◆ PROBLEM REQUIREMENTS ◆
Reproduce, from the line containing "Let's use some" to the last line of the material, every line exactly.

◆ SUPPLIED DATA ◆
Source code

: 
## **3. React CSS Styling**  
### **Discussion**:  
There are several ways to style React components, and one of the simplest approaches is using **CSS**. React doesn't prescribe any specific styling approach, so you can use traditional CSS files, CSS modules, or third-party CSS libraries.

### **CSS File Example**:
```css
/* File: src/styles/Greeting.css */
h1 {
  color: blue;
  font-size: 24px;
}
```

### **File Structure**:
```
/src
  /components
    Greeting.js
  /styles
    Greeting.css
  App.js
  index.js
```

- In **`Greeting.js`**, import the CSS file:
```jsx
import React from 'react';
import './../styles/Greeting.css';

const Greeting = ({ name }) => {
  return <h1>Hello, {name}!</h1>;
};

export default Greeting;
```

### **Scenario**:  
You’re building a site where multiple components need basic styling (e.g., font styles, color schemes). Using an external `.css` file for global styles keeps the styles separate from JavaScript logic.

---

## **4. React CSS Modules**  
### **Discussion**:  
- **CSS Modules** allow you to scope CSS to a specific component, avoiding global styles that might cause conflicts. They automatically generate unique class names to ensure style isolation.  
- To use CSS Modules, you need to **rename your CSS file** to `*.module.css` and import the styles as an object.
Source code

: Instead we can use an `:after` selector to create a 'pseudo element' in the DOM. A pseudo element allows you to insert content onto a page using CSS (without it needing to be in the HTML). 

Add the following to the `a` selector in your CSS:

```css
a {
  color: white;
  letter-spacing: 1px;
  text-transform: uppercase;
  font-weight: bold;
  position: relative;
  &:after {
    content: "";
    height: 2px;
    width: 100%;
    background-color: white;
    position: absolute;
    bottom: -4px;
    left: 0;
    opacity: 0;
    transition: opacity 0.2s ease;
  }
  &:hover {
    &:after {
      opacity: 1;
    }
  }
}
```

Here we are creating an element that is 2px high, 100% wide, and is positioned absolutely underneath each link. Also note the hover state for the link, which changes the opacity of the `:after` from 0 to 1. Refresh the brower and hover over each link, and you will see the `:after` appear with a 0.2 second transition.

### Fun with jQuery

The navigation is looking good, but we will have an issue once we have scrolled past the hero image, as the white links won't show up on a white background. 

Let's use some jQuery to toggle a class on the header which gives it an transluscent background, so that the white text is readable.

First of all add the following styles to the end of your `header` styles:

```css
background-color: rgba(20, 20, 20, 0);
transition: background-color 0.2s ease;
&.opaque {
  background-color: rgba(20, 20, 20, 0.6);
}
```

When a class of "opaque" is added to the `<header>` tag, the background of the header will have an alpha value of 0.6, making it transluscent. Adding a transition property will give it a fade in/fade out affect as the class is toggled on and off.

◆ WRITTEN REPLY ◆
Let's use some jQuery to toggle a class on the header which gives it an transluscent background, so that the white text is readable.

First of all add the following styles to the end of your `header` styles:

```css
background-color: rgba(20, 20, 20, 0);
transition: background-color 0.2s ease;
&.opaque {
  background-color: rgba(20, 20, 20, 0.6);
}
```

When a class of "opaque" is added to the `<header>` tag, the background of the header will have an alpha value of 0.6, making it transluscent. Adding a transition property will give it a fade in/fade out affect as the class is toggled on and off.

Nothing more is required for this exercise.